Again, in Field, we have choices. Firstly we could just write and execute some code that adds a line into _self.ll. We could just let this code hang out in python_executionScratch_v (and then select it and command-return execute it when we want to add a line. We could also add a menu item via the properties mechanism (properties inside _self become menu items if they end with _m_). More straightforward would just be a button marked "add sample pair". In Field, we can "print" our UI just like we print a result:

def addSamplePair():
    _self.ll.add( [(150,150), (200,200)] )
    _self()

def resetSamplePairs():
    _self.ll.clear()
    _self.tweak_v = ""
    _self()

OutputInserts.printButton("add sample pair", _self, addSamplePair)
OutputInserts.printButton("reset", _self, resetSamplePairs)

This prints us two buttons that, when pushed, call those functions. Sure, there are many prettier ways of doing this, but the above code is one button, in the right place, per line of code. They appears in the output window just like output text, only buttons.

Finally, one last visual element: the element that computes and shows the result:

_self.lines.clear()

c = ColorRBF()
c.gamma = 1
picker = _self.find["picker"][0]

for o in picker.out:
    print o
    if (o[0] and o[1]):
        c.addExample( Vector3(o[1].x, o[1].y, o[1].z), Vector3(o[0].x, o[0].y, o[0].z))

c.solve(0.05)
c.remap(b, a)

u.persistAsXML(picker. out, "/var/tmp/color_%s" % prefixA)

image(a, 1920, 1080).show( (1050,50) )

Here we construct a new ColorRBF class (which is essentially the main class we are exploring in this tutorial); find the "picker" visual element that we just created; pull out the model that it's holding; use it to populate the ColorRBF instance; tell it to perform the remapping; store the model to disk (since if we like it, we'll want to use it on the whole sequence); and finally put the transformed image on the screen. Done!

Where are we?

It's worth pausing for a moment to see what we've gotten. This application isn't going to replace After Effects any time soon (but then Adobe wasn't going to come to our studio and help us solve our problem any time soon either). It's hard to imagine that we'd be motivated enough to write a whole application, or even a little Swing applet, to do this kind of color-matching. I know I'd have a hard time putting in the hours on that — after all, I'll be onto something unrelated to color matching in a day or two anyway. UI "friendly" conventions like file dialog boxes have been replaced with things like filename-completion — thoroughly adequate for use as a personal tool; carefully designed tool-panels have become buttons that just print out at the bottom of the screen — again, completely sufficient for the task at hand; we even have undo built in from the Field line editor; the canvas is zoom-able and very responsive.

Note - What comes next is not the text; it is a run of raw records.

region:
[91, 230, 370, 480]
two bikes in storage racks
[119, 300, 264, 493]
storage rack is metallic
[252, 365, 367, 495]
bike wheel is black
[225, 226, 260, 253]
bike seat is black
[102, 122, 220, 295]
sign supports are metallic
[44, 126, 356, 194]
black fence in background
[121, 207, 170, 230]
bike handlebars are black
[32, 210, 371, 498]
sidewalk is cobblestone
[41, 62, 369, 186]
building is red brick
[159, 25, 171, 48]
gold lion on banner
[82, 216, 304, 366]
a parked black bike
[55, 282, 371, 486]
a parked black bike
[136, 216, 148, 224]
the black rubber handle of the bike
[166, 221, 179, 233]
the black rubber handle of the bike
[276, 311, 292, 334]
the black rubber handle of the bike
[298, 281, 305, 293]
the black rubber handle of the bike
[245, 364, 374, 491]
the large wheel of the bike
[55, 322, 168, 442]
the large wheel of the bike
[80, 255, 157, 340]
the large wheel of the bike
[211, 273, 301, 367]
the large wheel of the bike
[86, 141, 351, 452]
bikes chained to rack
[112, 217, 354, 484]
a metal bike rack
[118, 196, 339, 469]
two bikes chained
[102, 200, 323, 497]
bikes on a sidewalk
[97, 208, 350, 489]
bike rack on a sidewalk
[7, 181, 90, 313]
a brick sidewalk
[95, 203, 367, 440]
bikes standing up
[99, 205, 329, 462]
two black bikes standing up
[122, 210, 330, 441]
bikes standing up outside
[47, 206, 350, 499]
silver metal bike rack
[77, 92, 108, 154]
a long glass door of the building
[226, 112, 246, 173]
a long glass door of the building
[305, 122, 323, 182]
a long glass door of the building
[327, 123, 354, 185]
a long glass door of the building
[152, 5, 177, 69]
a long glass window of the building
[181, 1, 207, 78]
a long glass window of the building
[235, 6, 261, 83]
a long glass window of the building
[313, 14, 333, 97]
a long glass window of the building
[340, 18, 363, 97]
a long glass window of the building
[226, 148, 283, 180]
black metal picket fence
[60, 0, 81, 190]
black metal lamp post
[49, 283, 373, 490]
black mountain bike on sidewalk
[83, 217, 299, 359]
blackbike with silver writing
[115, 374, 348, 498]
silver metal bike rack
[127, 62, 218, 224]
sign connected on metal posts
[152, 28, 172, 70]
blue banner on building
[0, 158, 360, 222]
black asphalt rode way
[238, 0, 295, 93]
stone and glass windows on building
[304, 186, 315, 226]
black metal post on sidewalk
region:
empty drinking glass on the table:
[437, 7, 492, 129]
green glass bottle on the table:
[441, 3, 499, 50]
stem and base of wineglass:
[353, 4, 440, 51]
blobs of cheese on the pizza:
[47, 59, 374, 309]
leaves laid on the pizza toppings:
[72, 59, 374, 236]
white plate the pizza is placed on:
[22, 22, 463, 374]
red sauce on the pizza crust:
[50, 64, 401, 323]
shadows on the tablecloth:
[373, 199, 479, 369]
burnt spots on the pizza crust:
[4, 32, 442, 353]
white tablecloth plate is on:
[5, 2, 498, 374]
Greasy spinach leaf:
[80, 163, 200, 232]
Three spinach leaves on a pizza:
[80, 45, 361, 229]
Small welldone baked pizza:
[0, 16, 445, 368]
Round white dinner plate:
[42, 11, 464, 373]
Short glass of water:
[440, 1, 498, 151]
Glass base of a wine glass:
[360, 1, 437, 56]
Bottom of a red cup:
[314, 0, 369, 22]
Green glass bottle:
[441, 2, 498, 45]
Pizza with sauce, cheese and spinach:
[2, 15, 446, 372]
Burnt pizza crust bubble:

This is very Field: it's fast to explore, ad hoc, not polished, personal, completely sufficient, and above all rapid to write.

DPXImportExport and ColorRBF are two classes inside my "personal" codebase — you can drop me an email should you find yourself desperate for them (my DPX parser is incredibly fragile). But the point isn't to add a feature to Field — so now we can proudly say "works with DPX" or "now with advanced color matching". The point is for Field to continue to evolve as a place where programming artists can get to the point in the code where they say "damn it, I need a tool that lets me pick, say, a dozen points in space with lines connecting them and get the colors from the points, and then have that as an array of vector3s right here .... " and just knock it together. It could have been that the ColorRBF approach was a bad idea — and I'll be honest, even with a hyper-plane fit, it sometimes extrapolates poorly — but what I really needed is to get to that point and through it as fast as I could, and I could only do that by trying it.